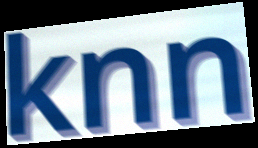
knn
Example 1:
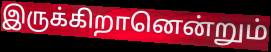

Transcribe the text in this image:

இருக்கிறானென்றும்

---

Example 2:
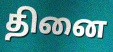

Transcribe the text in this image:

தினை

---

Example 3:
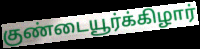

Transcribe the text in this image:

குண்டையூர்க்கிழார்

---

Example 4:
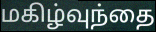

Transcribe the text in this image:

===

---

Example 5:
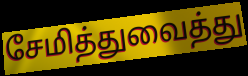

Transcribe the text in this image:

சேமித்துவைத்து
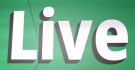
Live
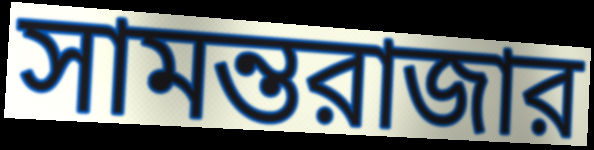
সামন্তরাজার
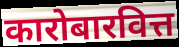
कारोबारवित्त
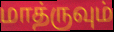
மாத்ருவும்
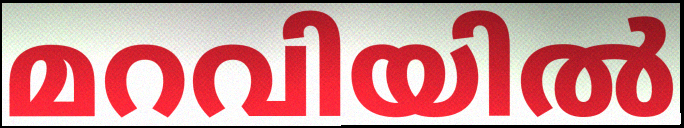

===

TASK ITEM – Gather all lines with the string "Example" from the data.

SOLUTION BELOW –
Example 1:
Example 2:
Example 3:
Example 4:
Example 5:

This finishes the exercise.